Since the Bolt has a computer controlled single-speed electronic drivetrain, there is no such thing as a neutral "gear" where the engine can rotate independently of the wheels. "Neutral" on the gearshift lever doesn't change the mechanical configuration of the drivetrain, it simply instructs the vehicle control computer to apply neither thrust nor regen. The cruise control is just as capable of doing this if the car is traveling under conditions that don't require power or braking to maintain speed.
 
SeanNelson said:
Since the Bolt has a computer controlled single-speed electronic drivetrain, there is no such thing as a neutral "gear" where the engine can rotate independently of the tires. "Neutral" on the gearshift lever doesn't change the mechanical configuration of the drivetrain, it simply instructs the vehicle control computer to apply neither thrust nor regen.
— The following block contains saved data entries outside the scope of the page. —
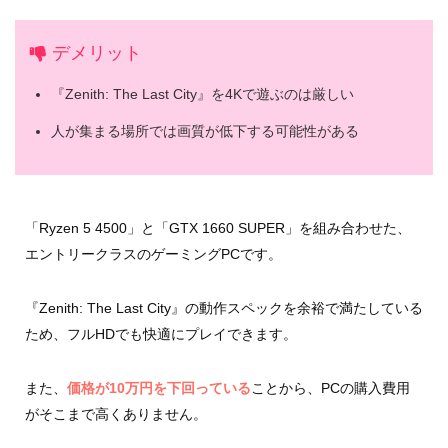
デメリット
『Zenith: The Last City』を4Kで遊ぶのは厳しい
人が集まる場所では画質が低下する可能性がある
「Ryzen 5 4500」と「GTX 1660 SUPER」を組み合わせた、
エントリークラスのゲーミングPCです。
『Zenith: The Last City』の動作スペックを余裕で満たしている
ため、フルHDでも快適にプレイできます。
また、
価格が10万円を下回っている
ことから、PCの購入費用
がそこまで高くありません。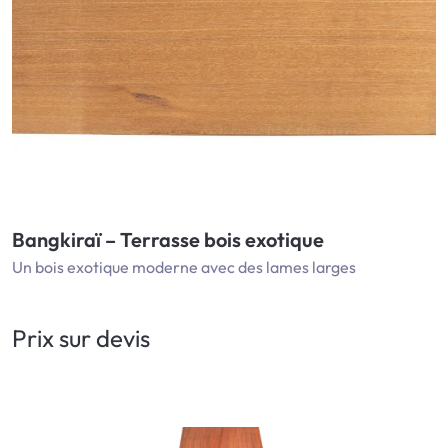
Bangkiraï – Terrasse bois exotique
Un bois exotique moderne avec des lames larges
Prix sur devis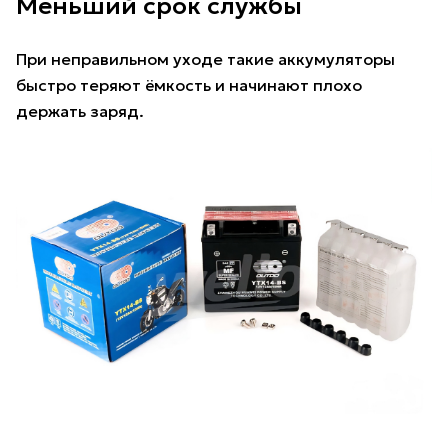
Меньший срок службы
При неправильном уходе такие аккумуляторы
быстро теряют ёмкость и начинают плохо
держать заряд.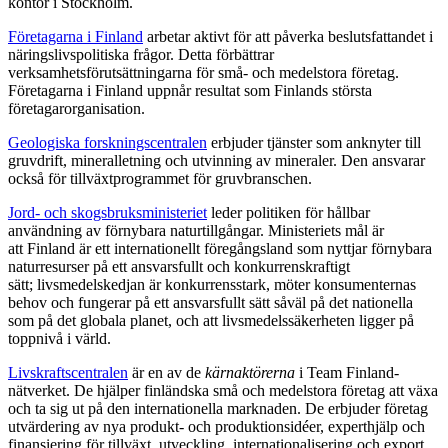
kontor i Stockholm.
Företagarna i Finland
arbetar aktivt för att påverka beslutsfattandet i
näringslivspolitiska frågor. Detta förbättrar
verksamhetsförutsättningarna för små- och medelstora företag.
Företagarna i Finland uppnår resultat som Finlands största
företagarorganisation.
Geologiska forskningscentralen
erbjuder tjänster som anknyter till
gruvdrift, mineralletning och utvinning av mineraler. Den ansvarar
också för tillväxtprogrammet för gruvbranschen.
Jord- och skogsbruksministeriet
leder politiken för hållbar
användning av förnybara naturtillgångar. Ministeriets mål är
att Finland är ett internationellt föregångsland som nyttjar förnybara
naturresurser på ett ansvarsfullt och konkurrenskraftigt
sätt; livsmedelskedjan är konkurrensstark, möter konsumenternas
behov och fungerar på ett ansvarsfullt sätt såväl på det nationella
som på det globala planet, och att livsmedelssäkerheten ligger på
toppnivå i värld.
Livskraftscentralen
är en av de
kärnaktörerna
i Team Finland-
nätverket. De hjälper finländska små och medelstora företag att växa
och ta sig ut på den internationella marknaden. De erbjuder företag
utvärdering av nya produkt- och produktionsidéer, experthjälp och
finansiering för tillväxt, utveckling, internationalisering och export.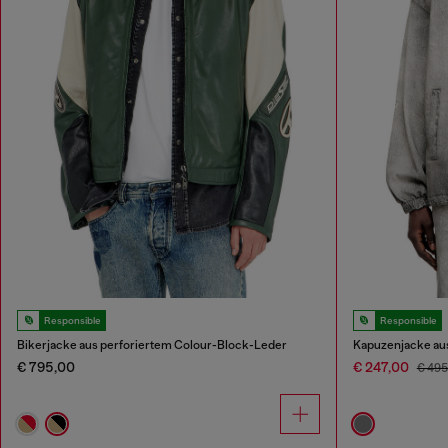
Responsible
Responsible
Bikerjacke aus perforiertem Colour-Block-Leder
Kapuzenjacke au
€ 795,00
€ 247,00
€ 49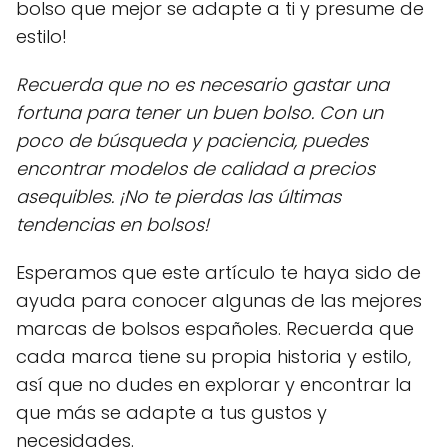
bolso que mejor se adapte a ti y presume de
estilo!
Recuerda que no es necesario gastar una
fortuna para tener un buen bolso. Con un
poco de búsqueda y paciencia, puedes
encontrar modelos de calidad a precios
asequibles. ¡No te pierdas las últimas
tendencias en bolsos!
Esperamos que este artículo te haya sido de
ayuda para conocer algunas de las mejores
marcas de bolsos españoles. Recuerda que
cada marca tiene su propia historia y estilo,
así que no dudes en explorar y encontrar la
que más se adapte a tus gustos y
necesidades.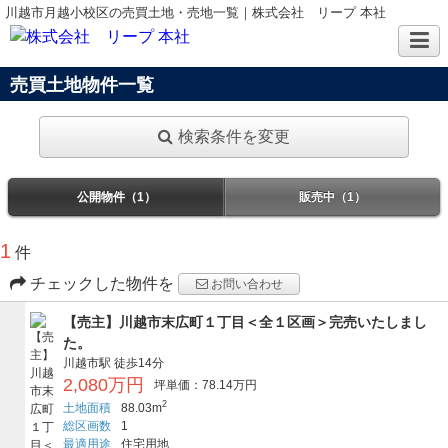
川越市月越小校区の売買土地・売地一覧｜株式会社 リープ 本社
売買土地物件一覧
検索条件を変更
公開物件（1）
販売中（1）
1
件
チェックした物件を
お問い合わせ
【売主】川越市末広町１丁目＜全１区画＞完売いたしまし
た。
川越市駅
徒歩14分
2,080万円
坪単価：78.14万円
2
土地面積
88.03m
総区画数
1
最適用途
住宅用地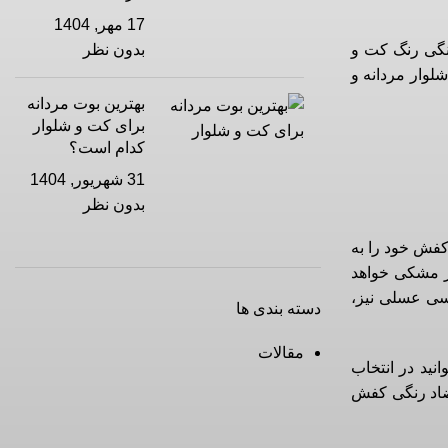
17 مهر, 1404
نگی رنگ کت و
بدون نظر
لوار مردانه و
بهترین بوت مردانه
برای کت و شلوار
کدام است؟
31 شهریور, 1404
بدون نظر
کفش خود را به
ر مشکی خواهد
سی عسلی نیز،
دسته بندی ها
مقالات
نید در انتخاب
ضاد رنگی کفش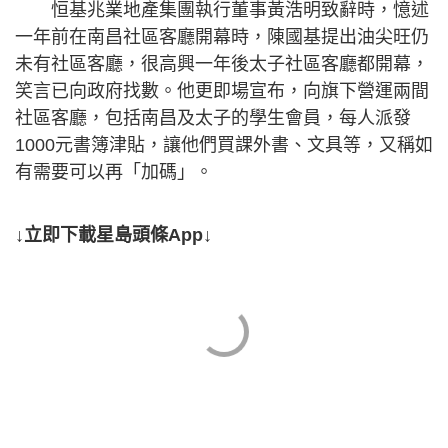
恒基兆業地產集團執行董事黃浩明致辭時，憶述
一年前在南昌社區客廳開幕時，陳國基提出油尖旺仍
未有社區客廳，很高興一年後太子社區客廳都開幕，
笑言已向政府找數。他更即場宣布，向旗下營運兩間
社區客廳，包括南昌及太子的學生會員，每人派發
1000元書簿津貼，讓他們買課外書、文具等，又稱如
有需要可以再「加碼」。
↓立即下載星島頭條App↓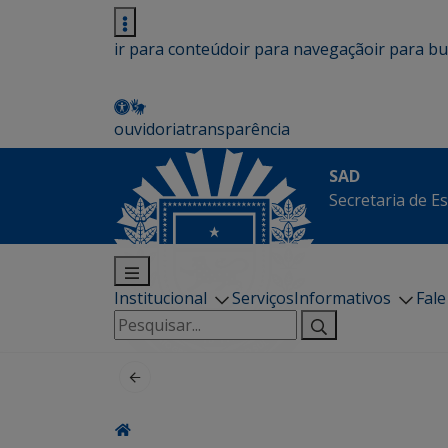
ir para conteúdo
ir para navegação
ir para b
ouvidoria
transparência
SAD
Secretaria de E
Institucional
Serviços
Informativos
Fal
Pesquisar
por: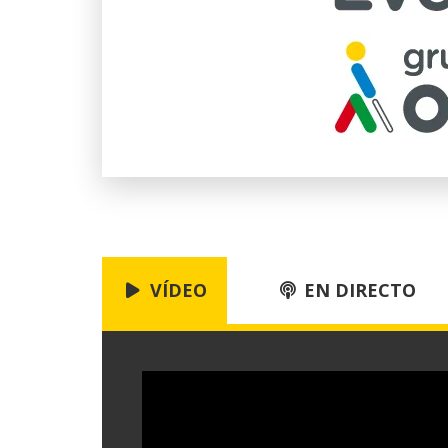
VÍDEO
EN DIRECTO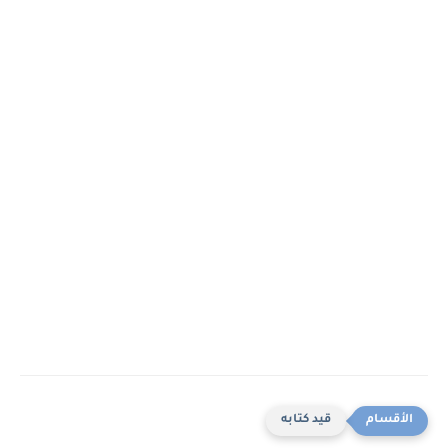
قيد كتابه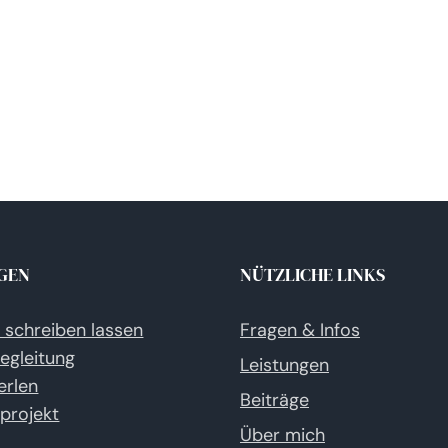
GEN
NÜTZLICHE LINKS
e schreiben lassen
Fragen & Infos
egleitung
Leistungen
erlen
Beiträge
eprojekt
Über mich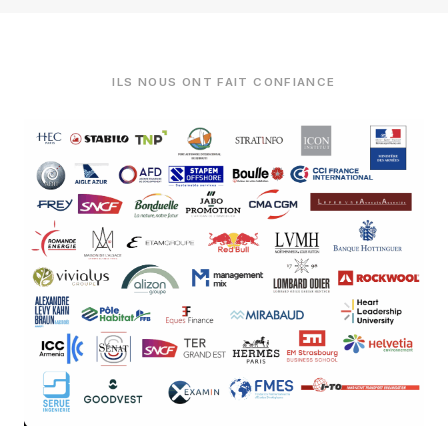
ILS NOUS ONT FAIT CONFIANCE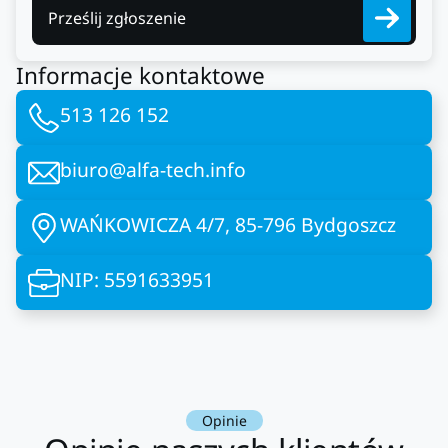
Prześlij zgłoszenie
Informacje kontaktowe
513 126 152
biuro@alfa-tech.info
WAŃKOWICZA 4/7, 85-796 Bydgoszcz
NIP: 5591633951
Opinie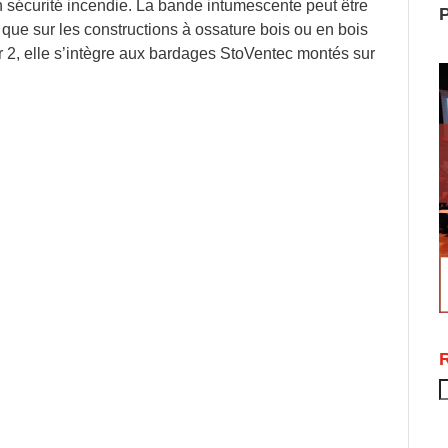
n sécurité incendie. La bande intumescente peut être
P
n que sur les constructions à ossature bois ou en bois
ir 2, elle s’intègre aux bardages StoVentec montés sur
R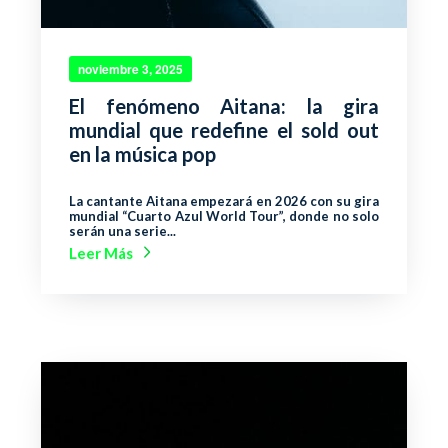
noviembre 3, 2025
El fenómeno Aitana: la gira
mundial que redefine el sold out
en la música pop
La cantante Aitana empezará en 2026 con su gira
mundial “Cuarto Azul World Tour”, donde no solo
serán una serie...
Leer Más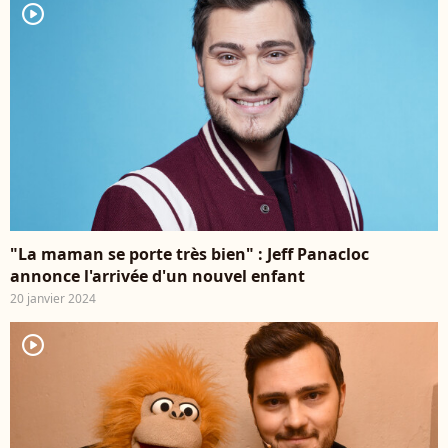
player2
"La maman se porte très bien" : Jeff Panacloc
annonce l'arrivée d'un nouvel enfant
20 janvier 2024
player2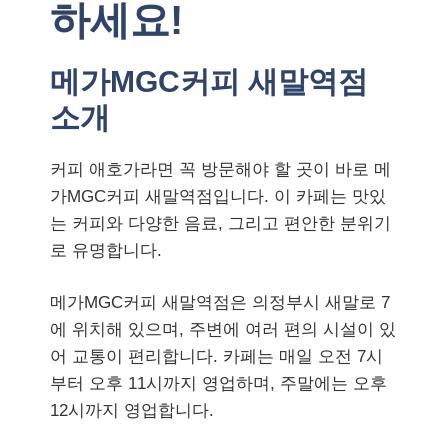
하세요!
메가MGC커피 새말역점
소개
커피 애호가라면 꼭 방문해야 할 곳이 바로 메
가MGC커피 새말역점입니다. 이 카페는 맛있
는 커피와 다양한 음료, 그리고 편안한 분위기
로 유명합니다.
메가MGC커피 새말역점은 의정부시 새말로 7
에 위치해 있으며, 주변에 여러 편의 시설이 있
어 교통이 편리합니다. 카페는 매일 오전 7시
부터 오후 11시까지 영업하며, 주말에는 오후
12시까지 영업합니다.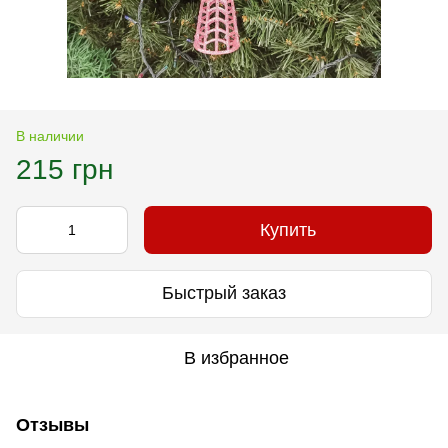
В наличии
215 грн
Купить
Быстрый заказ
В избранное
Отзывы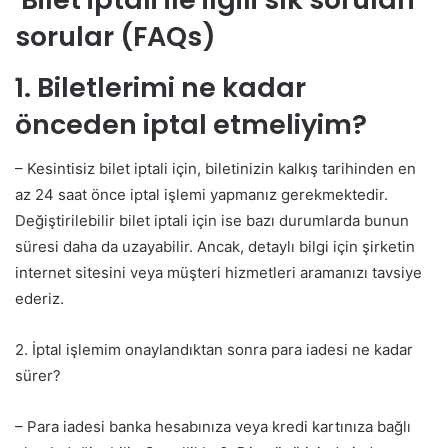
sorular (FAQs)
1. Biletlerimi ne kadar
önceden iptal etmeliyim?
– Kesintisiz bilet iptali için, biletinizin kalkış tarihinden en
az 24 saat önce iptal işlemi yapmanız gerekmektedir.
Değiştirilebilir bilet iptali için ise bazı durumlarda bunun
süresi daha da uzayabilir. Ancak, detaylı bilgi için şirketin
internet sitesini veya müşteri hizmetleri aramanızı tavsiye
ederiz.
2. İptal işlemim onaylandıktan sonra para iadesi ne kadar
sürer?
– Para iadesi banka hesabınıza veya kredi kartınıza bağlı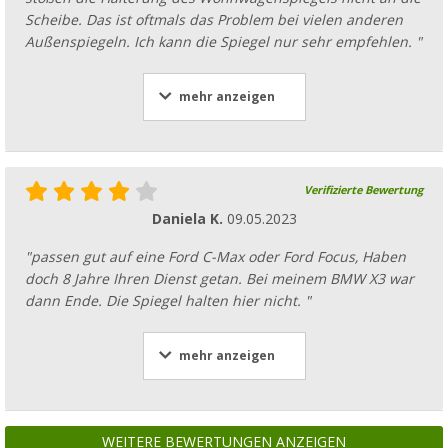
Scheibe. Das ist oftmals das Problem bei vielen anderen
Außenspiegeln. Ich kann die Spiegel nur sehr empfehlen. "
mehr anzeigen
Verifizierte Bewertung
Daniela K.
09.05.2023
"passen gut auf eine Ford C-Max oder Ford Focus, Haben
doch 8 Jahre Ihren Dienst getan. Bei meinem BMW X3 war
dann Ende. Die Spiegel halten hier nicht. "
mehr anzeigen
WEITERE BEWERTUNGEN ANZEIGEN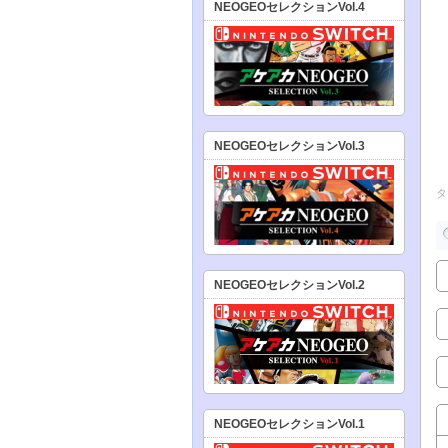
NEOGEOセレクションVol.4
NEOGEOセレクションVol.3
タ
NEOGEOセレクションVol.2
NEOGEOセレクションVol.1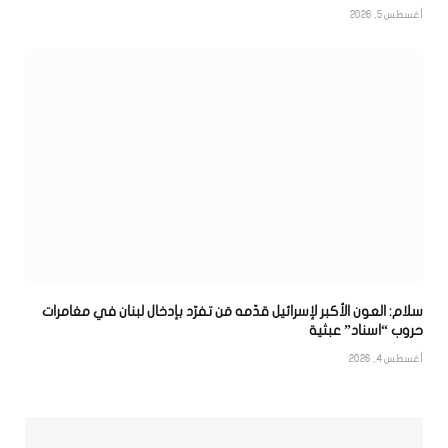
أغسطس 5, 2026
سلام: العون الأكبر لإسرائيل قدّمه مَن تفرّد بإدخال لبنان في مغامرات
حروب “اسناد” عبثية
أغسطس 4, 2026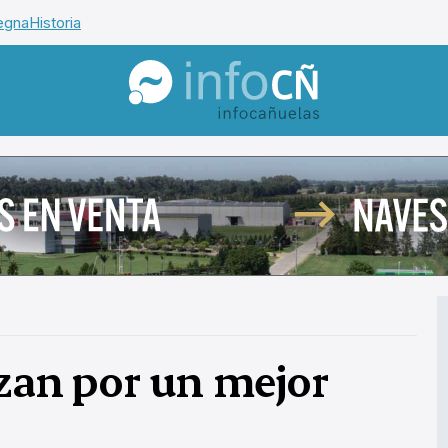
egna
Historia
InfoCañuelas
izan por un mejor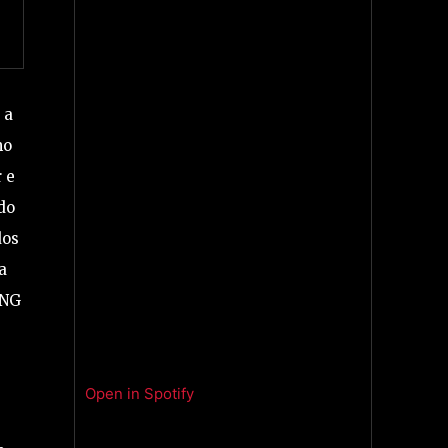
 a
mo
 e
do
dos
a
ONG
Open in Spotify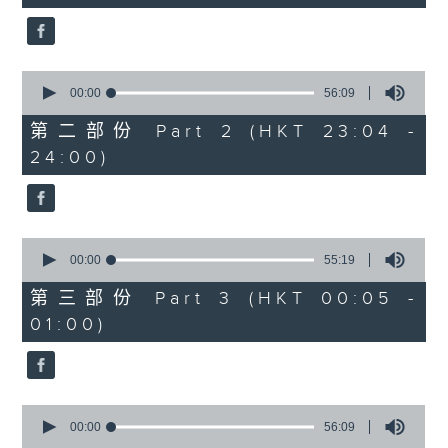
seconds
3.「相望不相親」
由 何非凡、羅艷卿 主唱
0
seconds
00:00
56:09
of
56
第二部份 Part 2 (HKT 23:04 -
minutes,
4.「織女悲歌」
24:00)
9
seconds
由 盧秋萍 主唱
0
seconds
00:00
55:19
of
5.「唐宮驚艷」
55
第三部份 Part 3 (HKT 00:05 -
minutes,
由 何華棧、尹飛燕 主唱
01:00)
19
seconds
0
6.「桂枝寫狀」
seconds
00:00
56:09
of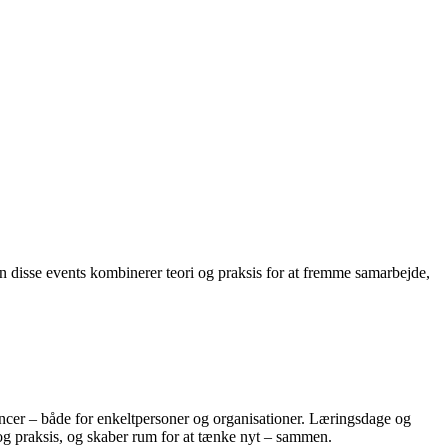
n disse events kombinerer teori og praksis for at fremme samarbejde,
encer – både for enkeltpersoner og organisationer. Læringsdage og
og praksis, og skaber rum for at tænke nyt – sammen.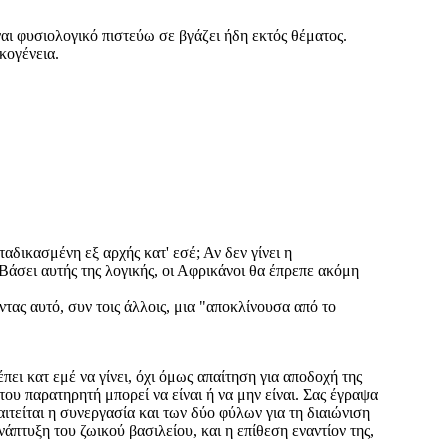
ναι φυσιολογικό πιστεύω σε βγάζει ήδη εκτός θέματος.
ικογένεια.
δικασμένη εξ αρχής κατ' εσέ; Αν δεν γίνει η
Βάσει αυτής της λογικής, οι Αφρικάνοι θα έπρεπε ακόμη
τας αυτό, συν τοις άλλοις, μια "αποκλίνουσα από το
ει κατ εμέ να γίνει, όχι όμως απαίτηση για αποδοχή της
ου παρατηρητή μπορεί να είναι ή να μην είναι. Σας έγραψα
ιτείται η συνεργασία και των δύο φύλων για τη διαιώνιση
νάπτυξη του ζωικού βασιλείου, και η επίθεση εναντίον της,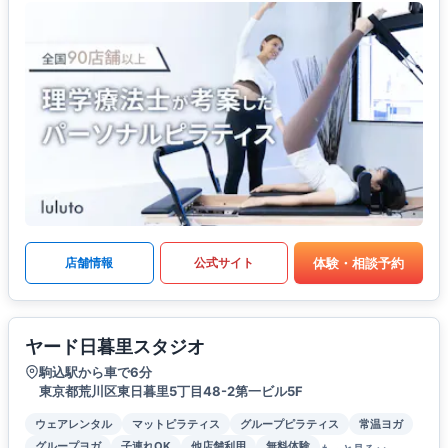
体験・相談予約
店舗情報
公式サイト
ヤード日暮里スタジオ
駒込駅から車で6分
東京都荒川区東日暮里5丁目48-2第一ビル5F
ウェアレンタル
マットピラティス
グループピラティス
常温ヨガ
グループヨガ
子連れOK
他店舗利用
無料体験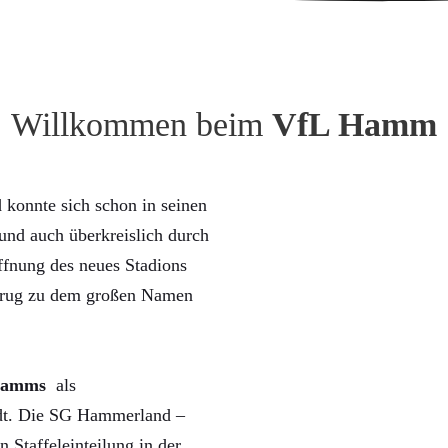
Willkommen beim
VfL Hamm
konnte sich schon in seinen
nd auch überkreislich durch
ffnung des neues Stadions
trug zu dem großen Namen
Hamms
als
rdt. Die SG Hammerland –
n Staffeleinteilung in der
While I'm sure you're correct, on my B250e, it "feels" different than that. I think that N changes the mechanical configuration of regen - in terms of disabling it entirely. I say that because no amount of precision I can do with the right pedal in finding the point of zero consumption comes anywhere close to the freewheel coast that happens when I tap the shift lever into N. The zero point of consumption "should" be exactly the same as coasting in N - but it isn't. I'm not talking about a subtle difference, it's a night & day difference. It seems like the regen system is always active in D regardless of the position of the throttle.